Tier 2 — live detection
- Start the server:
pnpm verify:nightly # or: node scripts/nightly-verify-harness/serve.mjs - Point the two manifest constants at the server. In
src/services/constants.tstemporarily change:(The app's HTTP capability already allowsexport const READEST_NIGHTLY_UPDATER_FILE = 'http://127.0.0.1:8788/nightly/latest.json'; // and export const READEST_UPDATER_FILE = 'http://127.0.0.1:8788/releases/latest.json';http://*:*, so localhost works.) - Run and opt in:
Settings → toggle Nightly Builds (Unstable) → About → Check Update.
pnpm tauri dev- Expect: "Nightly · (Jan 1, 2099, 00:00)" is available.
- Server log shows
GET /nightly/latest.jsonand/releases/latest.json(both fetched, then filtered/compared). - Error state: stop the server (Ctrl-C), re-run Check Update → expect "Failed to check for updates", not a blank pane.
- Cross-channel: point
READEST_UPDATER_FILEathttp://127.0.0.1:8788/releases/latest-surpass.json(stable = base, patch +1). The offered version should switch to the stable<base+1>— a higher-base stable beats the nightly. Switch back and the nightly wins again. - Revert the constants when done:
git checkout src/services/constants.ts
Tier 4 — verify-gate, directly (any platform)
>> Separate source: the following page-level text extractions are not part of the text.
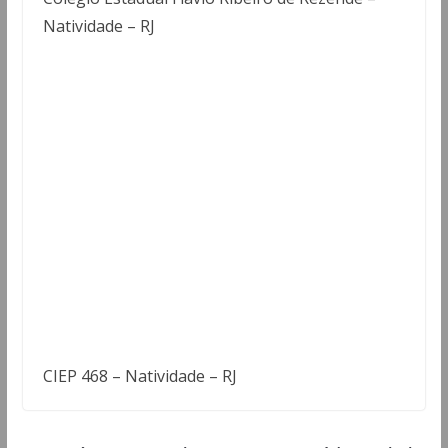
Natividade – RJ
CIEP 468 – Natividade – RJ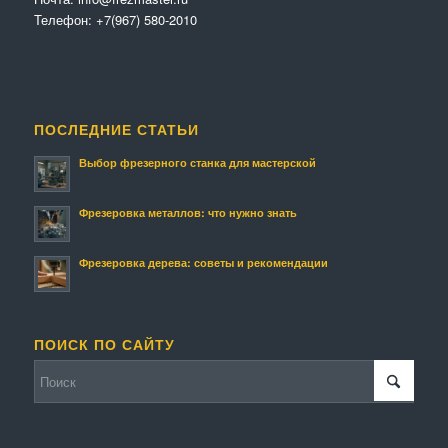
Телефон:
+7(967) 580-2010
ПОСЛЕДНИЕ СТАТЬИ
Выбор фрезерного станка для мастерской
Фрезеровка металлов: что нужно знать
Фрезеровка дерева: советы и рекомендации
ПОИСК ПО САЙТУ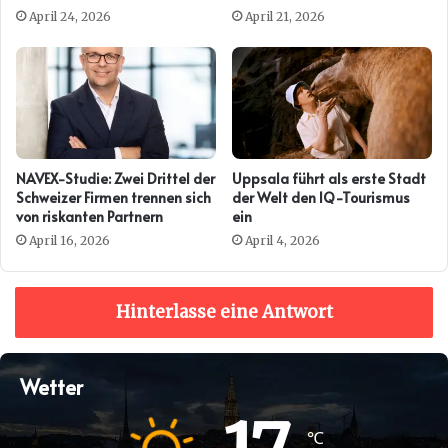
DAVIDSON ERNEUT
PRESENTING PARTNER DER
April 24, 2026
April 21, 2026
AUTO ZÜRICH
NAVEX-Studie: Zwei Drittel der
Uppsala führt als erste Stadt
Schweizer Firmen trennen sich
der Welt den IQ-Tourismus
von riskanten Partnern
ein
April 16, 2026
April 4, 2026
Hinterlasse eine Antwort
Wetter
℃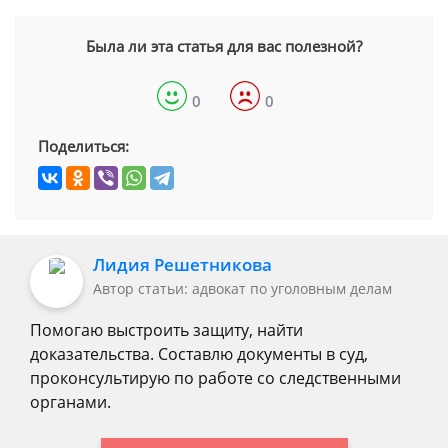
Была ли эта статья для вас полезной?
0
0
Поделиться:
Лидия Решетникова
Автор статьи: адвокат по уголовным делам
Помогаю выстроить защиту, найти
доказательства. Составлю документы в суд,
проконсультирую по работе со следственными
органами.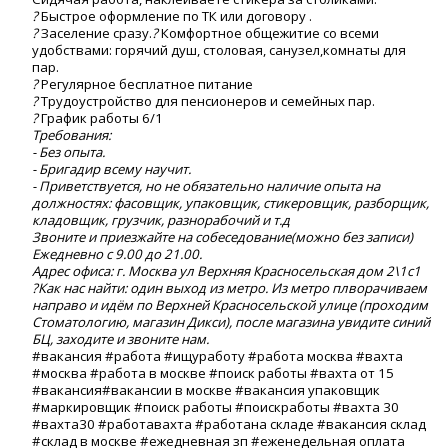
?
Быстрое оформление по ТК или договору .
?
Заселение сразу.
?
Комфортное общежитие со всеми
удобствами: горячий душ, столовая, санузел,комнаты для
пар.
?
Регулярное бесплатное питание
?
Трудоустройство для пенсионеров и семейных пар.
?
График работы 6/1
Требования:
- Без опыта.
- Бригадир всему научит.
- Приветствуется, но не обязательно наличие опыта на
должностях: фасовщик, упаковщик, стикеровщик, разборщик,
кладовщик, грузчик, разнорабочий и т.д
Звоните и приезжайте на собеседование(можно без записи)
Ежедневно с 9.00 до 21.00.
Адрес офиса: г. Москва ул Верхняя Красносельская дом 2\1с1
?Как нас найти: один выход из метро. Из метро плворачиваем
направо и идём по Верхней Красносельской улице (проходим
Стоматологию, магазин Дикси), после магазина увидите синий
БЦ, заходите и звоните нам.
#вакансия #работа #ищуработу #работа москва #вахта
#москва #работа в москве #поиск работы #вахта от 15
#вакансия#вакансии в москве #вакансия упаковщик
#маркировщик #поиск работы #поискработы #вахта 30
#вахта30 #работавахта #работана складе #вакансия склад
#склад в москве #ежедневная зп #еженедельная оплата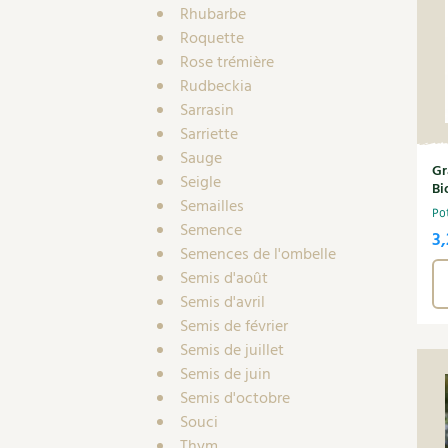
Rhubarbe
Roquette
Rose trémière
Rudbeckia
Sarrasin
Sarriette
Sauge
Gr
Seigle
Bi
Semailles
Po
Semence
3,
Semences de l'ombelle
Semis d'août
Semis d'avril
Semis de février
Semis de juillet
Semis de juin
Semis d'octobre
Souci
Thym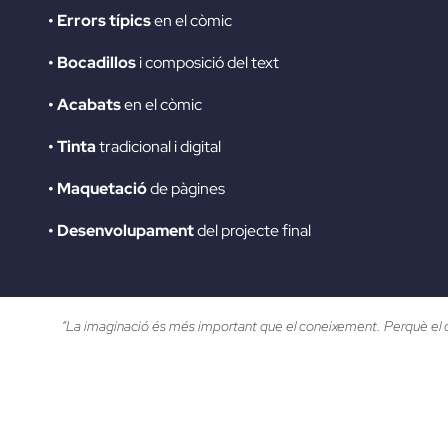
• Errors típics
en el còmic
• Bocadillos
i composició del text
• Acabats
en el còmic
• Tinta
tradicional i digital
• Maquetació
de pàgines
• Desenvolupament
del projecte final
“La imaginació és més important que el coneixement. Perquè el con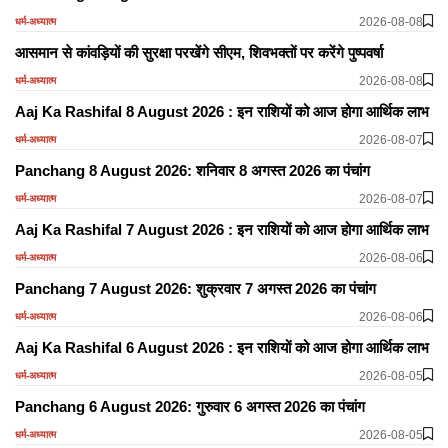
2026-08-08
धर्म-अध्यात्म
आसमान से कांवड़ियों की सुरक्षा परखेंगे सीएम, शिवभक्तों पर करेंगे पुष्पवर्षा
2026-08-08
धर्म-अध्यात्म
Aaj Ka Rashifal 8 August 2026 : इन राशियों को आज होगा आर्थिक लाभ
2026-08-07
धर्म-अध्यात्म
Panchang 8 August 2026: शनिवार 8 अगस्त 2026 का पंचांग
2026-08-07
धर्म-अध्यात्म
Aaj Ka Rashifal 7 August 2026 : इन राशियों को आज होगा आर्थिक लाभ
2026-08-06
धर्म-अध्यात्म
Panchang 7 August 2026: शुक्रवार 7 अगस्त 2026 का पंचांग
2026-08-06
धर्म-अध्यात्म
Aaj Ka Rashifal 6 August 2026 : इन राशियों को आज होगा आर्थिक लाभ
2026-08-05
धर्म-अध्यात्म
Panchang 6 August 2026: गुरुवार 6 अगस्त 2026 का पंचांग
2026-08-05
धर्म-अध्यात्म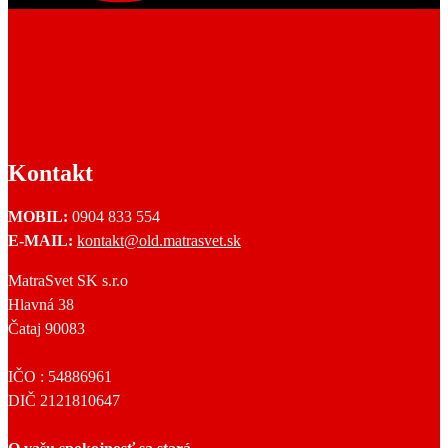
Kontakt
MOBIL:
0904 833 554
E-MAIL:
kontakt@old.matrasvet.sk
MatraSvet SK s.r.o
Hlavná 38
Čataj 90083
IČO : 54886961
DIČ 2121810647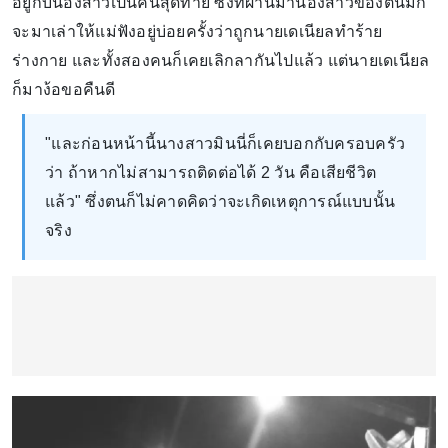
อยู่กับน้องสาวเป็นคนสุดท้าย ซึ่งที่ผ่านมาน้องสาวของตนมัก
จะมาเล่าให้แม่ฟังอยู่บ่อยครั้งว่าถูกนายเดเนียลทำร้าย
ร่างกาย และทั้งสองคนก็เคยเลิกลากันไปแล้ว แต่นายเดเนียล
ก็มาง้อขอคืนดี
"และก่อนหน้านี้นางสาวมินนี่ก็เคยบอกกับครอบครัว
ว่า ถ้าหากไม่สามารถติดต่อได้ 2 วัน คือเสียชีวิต
แล้ว" ซึ่งตนก็ไม่คาดคิดว่าจะเกิดเหตุการณ์แบบนั้น
จริง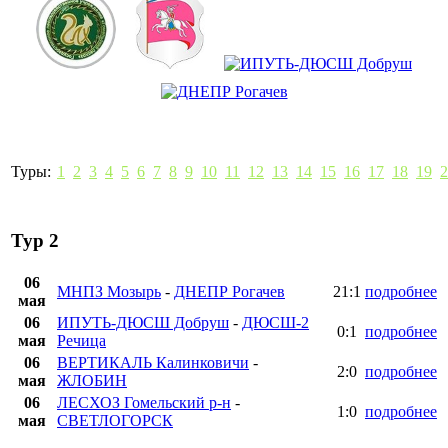
Туры:
1
2
3
4
5
6
7
8
9
10
11
12
13
14
15
16
17
18
19
2
Тур 2
06
МНПЗ Мозырь
-
ДНЕПР Рогачев
21:1
подробнее
мая
06
ИПУТЬ-ДЮСШ Добруш
-
ДЮСШ-2
0:1
подробнее
мая
Речица
06
ВЕРТИКАЛЬ Калинковичи
-
2:0
подробнее
мая
ЖЛОБИН
06
ЛЕСХОЗ Гомельский р-н
-
1:0
подробнее
мая
СВЕТЛОГОРСК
In the dev window devtools console (right-click → Inspect):
const path = '<ABS>/apps/readest-app/scripts/nightly-verify-harness/artifacts/test.bin';
const pubKey = 'dW50cnVzdGVkIGNvbW1lbnQ6IG1pbmlzaWduIHB1YmxpYyBrZXk6IEZFQTAxMjIzNUEwRkE0OUIKUldTYnBBOWFJeEtnL2x4Q3dKR3dSWVJCY3dLNXdCR1l4d1YyVkhaZUppOVVNVm1kOGprbU85bTMK';
const goodSig = 'dW50cnVzdGVkIGNvbW1lbnQ6IHNpZ25hdHVyZSBmcm9tIHRhdXJpIHNlY3JldCBrZXkKUlVTYnBBOWFJeEtnL3RvRC83dEJEUXZONVFZM1hranhKTUZxQzllR2lGWnNjckZMbCtOa3RXMi80aFdDYUNDUkdOa0NqUjJUQkZDL2dqaUVTeURlNzI0cW1BcUlZY2ZsOGcwPQp0cnVzdGVkIGNvbW1lbnQ6IHRpbWVzdGFtcDoxNzgxNDE0MzExCWZpbGU6bnYuYmluCkQzajlpbVZPOXVDYXdna2JBVWZ0TTE4K1d1cWdEYWVYQzVraGh4U1ZuOGNSTDZaOU5zV093OEVDajBvV0JydVV5VGY2K0tkb0hBbGJHYWprK0NsNUN3PT0K';
const { invoke } = window.__TAURI_INTERNALS__;
await invoke('verify_update_signature', { path, signature: goodSig, pubKey }); // → true
await invoke('verify_update_signature', { path, signature: 'AAAAgarbage', pubKey }); // → false
Replace <ABS>. (pubKey is the throwaway key that signed test.bin, not the
production key.) Tampering test.bin and re-running the good-sig call also → false.
Notes
- Nightly is stamped
<base>-2099010100so it's always newer than installed. serve.mjsreads the base version frompackage.jsoneach request, so it stays correct as the app version changes.